A personal challenge. Or peer pressure, depending on how you look at it. Either way, I decided I would try to make it to a year, too.

I can't pretend that it's fun, though. I've pumped in the oddest places-- including in the middle of a McDonald's, when the manager refused to let me into any private space at a rest stop. The car's cigarette lighter didn't work, so I was unable to use my adapter, and I was on a 5-hour trip. I had no choice but to stop somewhere to "hook up," so I seriously found myself plugging in at a crowded McDonald's with a blanket covering whatever I could. People still could see what I was up to, though.

I've also pumped at a funeral, in other people's houses, in the car...

Sometimes I feel frustrated because of my low supply-- it's really quite sad now. I just pumped for 16 minutes and got an ounce and a half. I understand that most normal women would take that as the sign that it's time to give up, but I think, "That's an ounce and a half more than she'd get if I didn't do it."

She eats solids three times a day, and usually 1-2 formula bottles, depending on how much I was able to pump that day.

The thing that gets conflicting, though, is that I want time to move faster so I can be done with pumping... but I want time to stand still so my daughter doesn't grow up too fast.
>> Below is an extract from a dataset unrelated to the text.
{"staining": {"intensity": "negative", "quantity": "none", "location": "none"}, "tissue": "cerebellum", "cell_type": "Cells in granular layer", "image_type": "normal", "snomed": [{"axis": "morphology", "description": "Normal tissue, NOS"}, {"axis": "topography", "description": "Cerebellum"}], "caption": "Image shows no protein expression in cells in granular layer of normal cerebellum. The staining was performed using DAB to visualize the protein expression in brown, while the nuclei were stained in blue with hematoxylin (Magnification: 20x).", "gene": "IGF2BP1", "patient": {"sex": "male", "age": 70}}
Every time I catch myself counting down the days until 12 months, I have that moment of, "No! Don't even wish that!" I'm already nostalgic for her newborn days. It's already all going way too fast.

She has four teeth. Two on bottom, two on top.

She crawls up steps.

She's cruising. (Walking, holding onto furniture.)
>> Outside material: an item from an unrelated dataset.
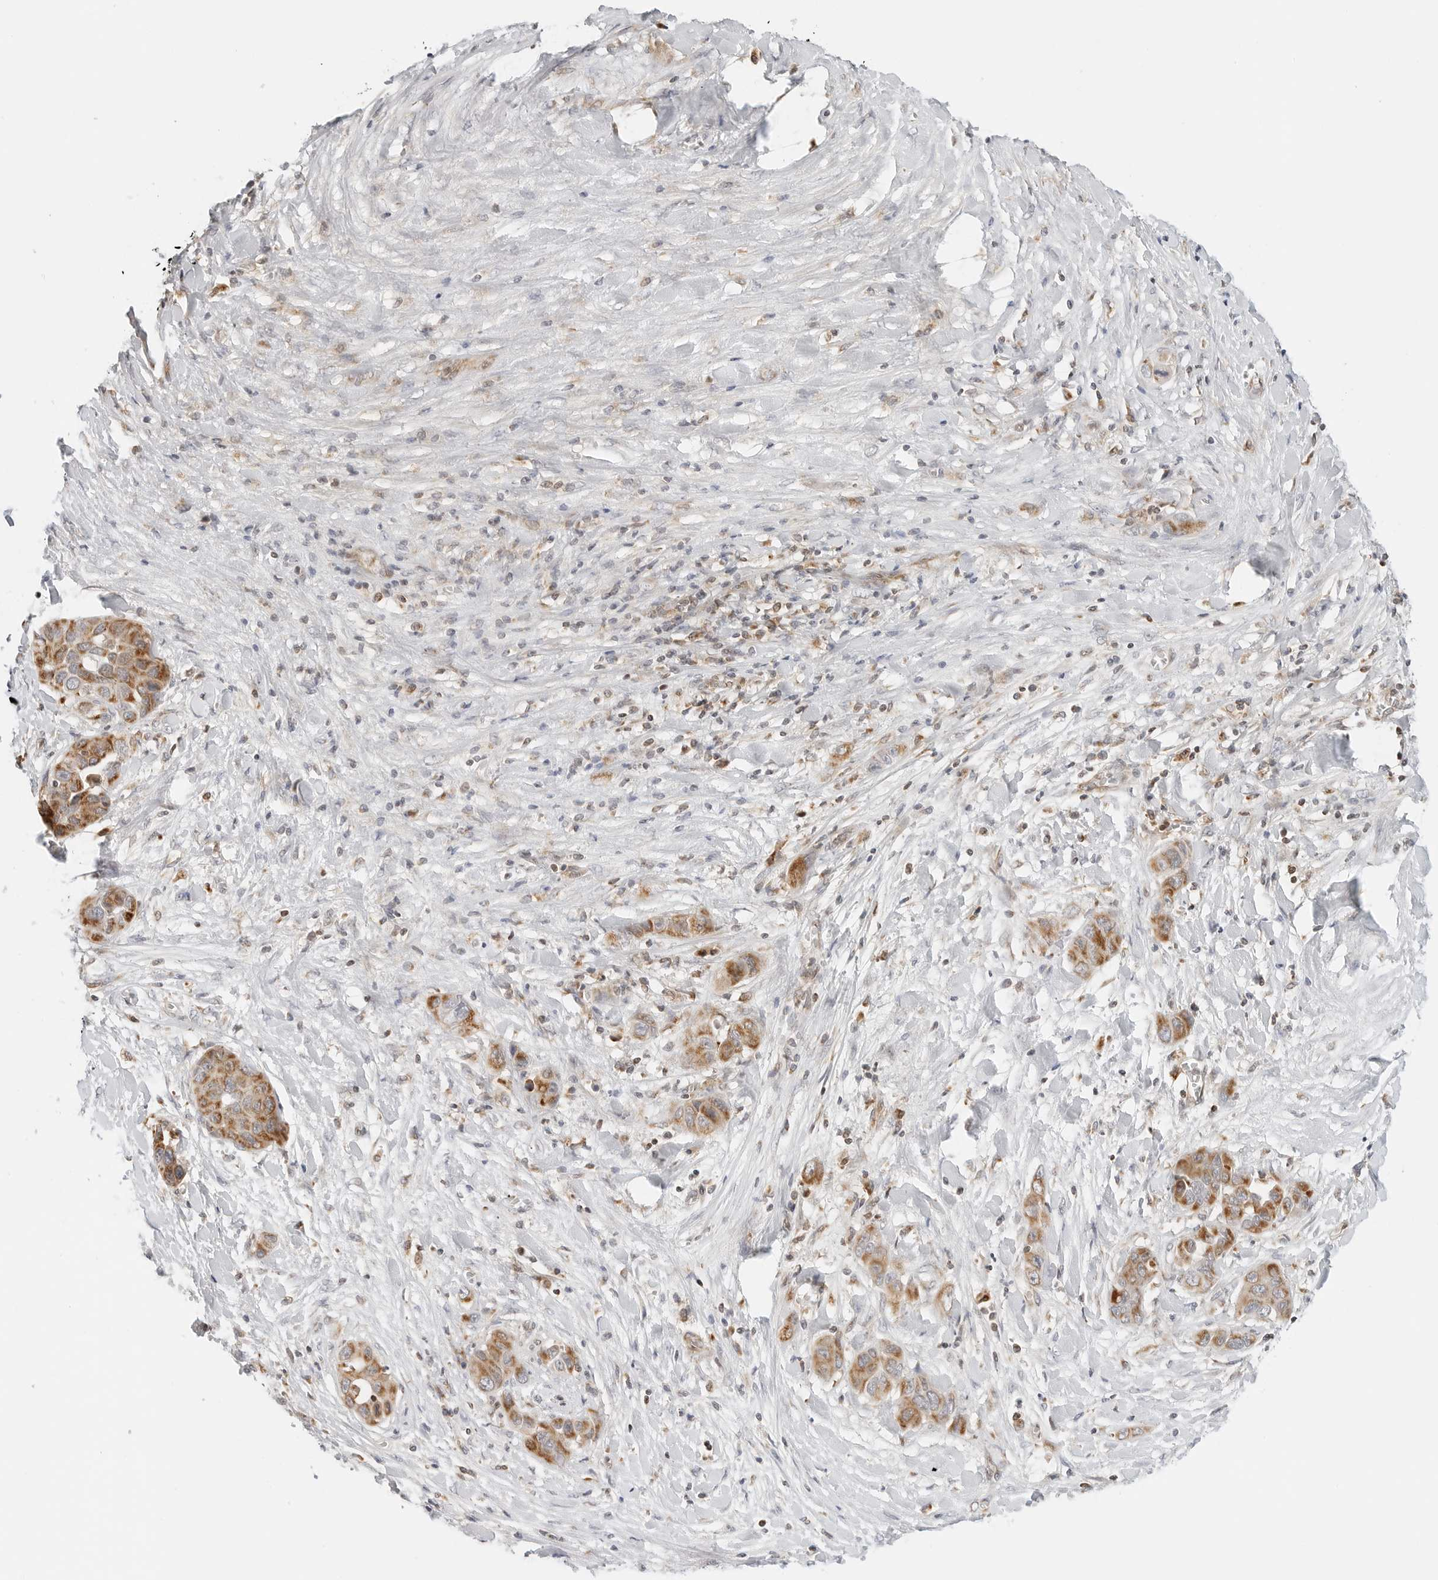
{"staining": {"intensity": "moderate", "quantity": ">75%", "location": "cytoplasmic/membranous"}, "tissue": "liver cancer", "cell_type": "Tumor cells", "image_type": "cancer", "snomed": [{"axis": "morphology", "description": "Cholangiocarcinoma"}, {"axis": "topography", "description": "Liver"}], "caption": "Human liver cholangiocarcinoma stained with a protein marker exhibits moderate staining in tumor cells.", "gene": "DYRK4", "patient": {"sex": "female", "age": 52}}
It's all so exciting, and I wish I could make it last much longer.

Saturday, October 13, 2007

Recycled notebooks

For just about every book I've written, I've kept a large looseleaf notebook filled with notes, correspondence, photocopied medical studies, etc. If I kept all these notebooks on my shelves, though, they'd crowd me out of my office eventually-- so I reuse them. I have two big ones (1 1/2 inch ring binders) and two smaller ones that I keep swapping out when it's time for a new book.

It's always a strange feeling, though, tossing out the old. Each of those notebooks represents several months of my life. But when I look through them, I realize I'm done-- there's no need to hold on to a hundred newspaper articles about bullying when the book is already in bookstores. So I throw the notebook contents in the recycling bin and put a new label on the spine of the notebook... but it's still hard to do.
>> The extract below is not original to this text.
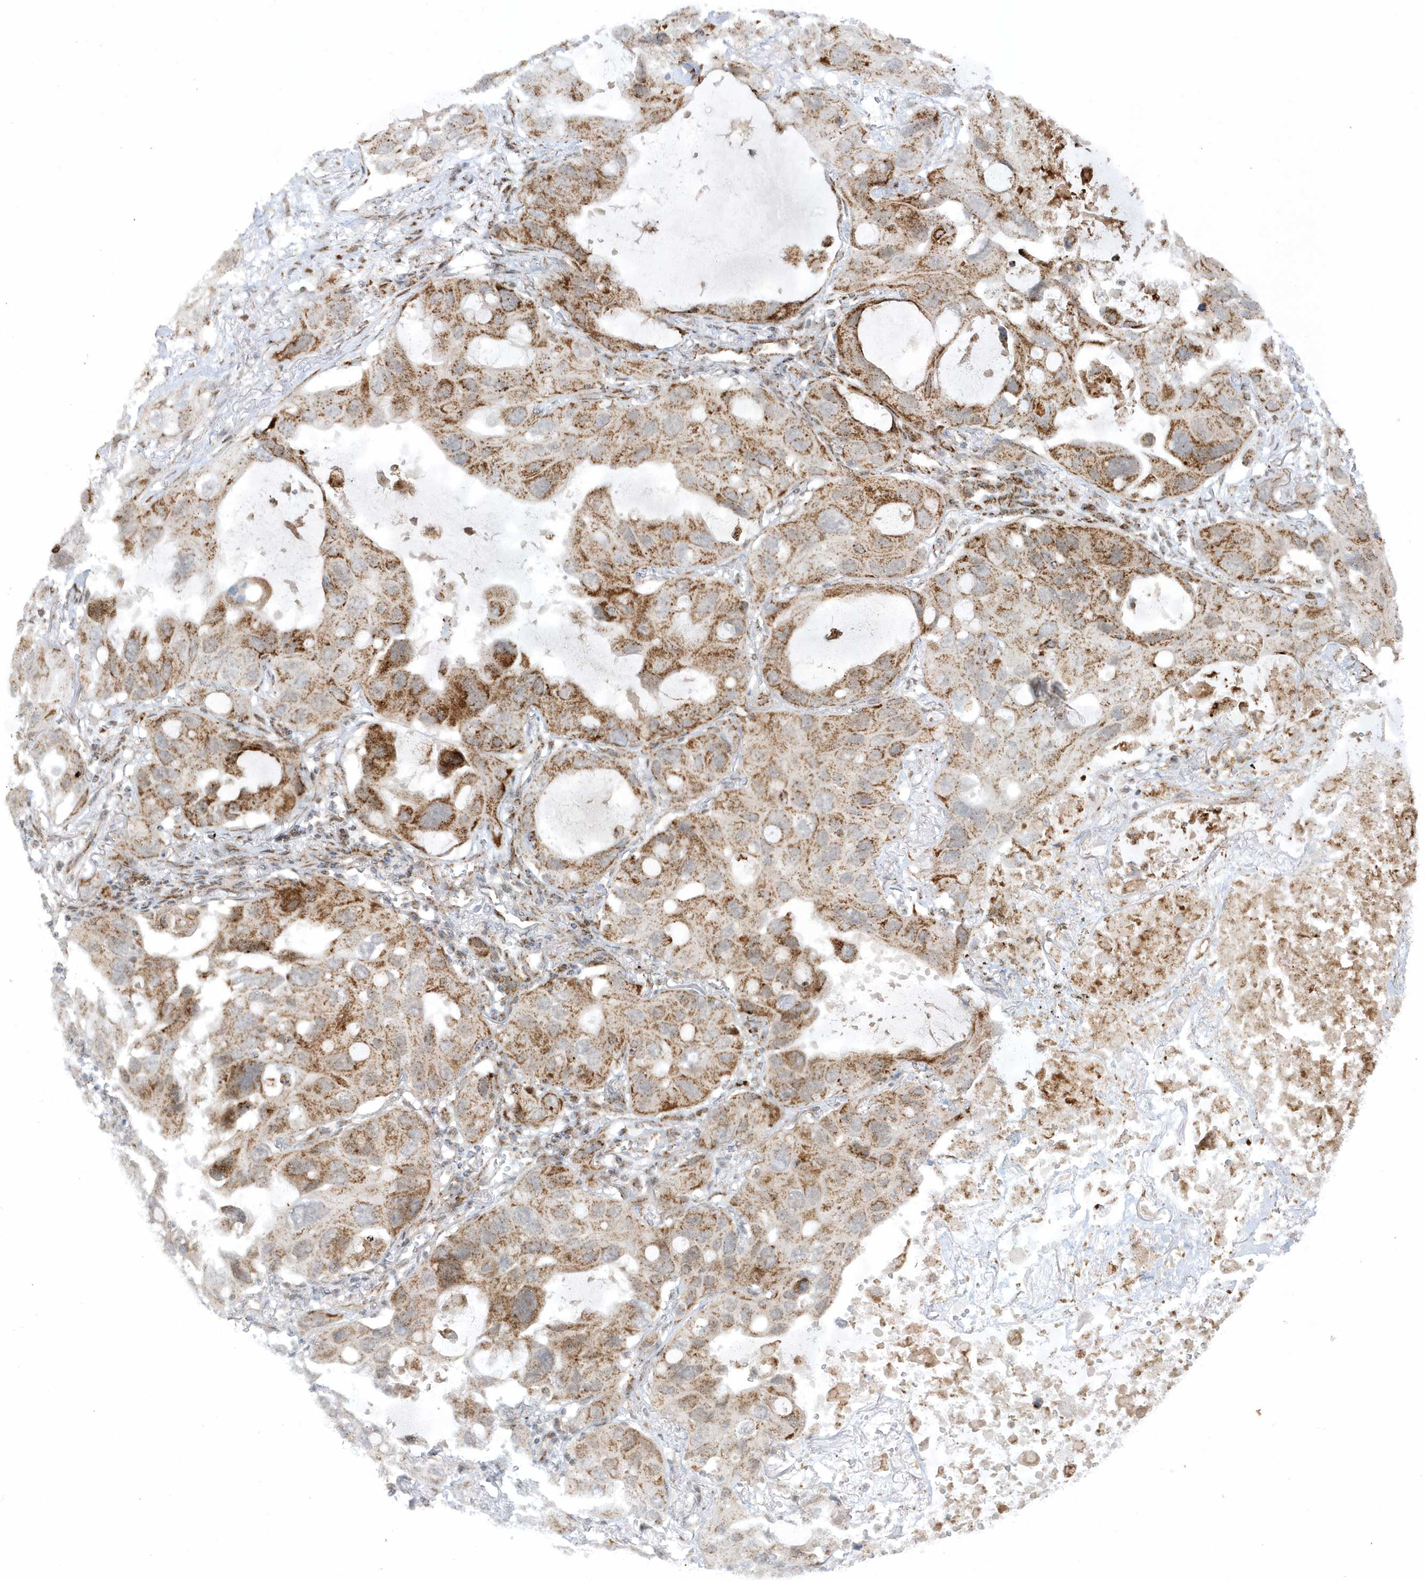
{"staining": {"intensity": "strong", "quantity": ">75%", "location": "cytoplasmic/membranous"}, "tissue": "lung cancer", "cell_type": "Tumor cells", "image_type": "cancer", "snomed": [{"axis": "morphology", "description": "Squamous cell carcinoma, NOS"}, {"axis": "topography", "description": "Lung"}], "caption": "This photomicrograph reveals IHC staining of human lung cancer, with high strong cytoplasmic/membranous positivity in approximately >75% of tumor cells.", "gene": "CRY2", "patient": {"sex": "female", "age": 73}}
Only once did I regret it, and that was my Celine notebook. I still know which one it was. I replaced it with notes for another book, but every time I look at it, I think, "That's my Celine book. That's the green binder I lugged around to Vegas, the one I carried with me through the casinos and shows and hotels. The one I read and reread in the hotel hallway at 5 in the morning so I wouldn't wake anyone." I tried to distance myself from it and pretend it was just another job and that it was time to move on just the same as I always do, but I was faking it. That was an experience.

Maybe this next book will be, too. If so, I promise to let myself keep the notebook in tact for sentimental reasons.

Monday, October 08, 2007

Tuesday, October 02, 2007

Monday, October 01, 2007

I had a dream of Sarina's first words

and they were, "I have to go to work."

I asked her to repeat it in the dream, and she did: "I haf-ta go to work." I was so excited that she was talking, and so sad that that's what she was saying. I knew it meant that she had heard me say that too many times.

Sometimes my dreams are really on the nose.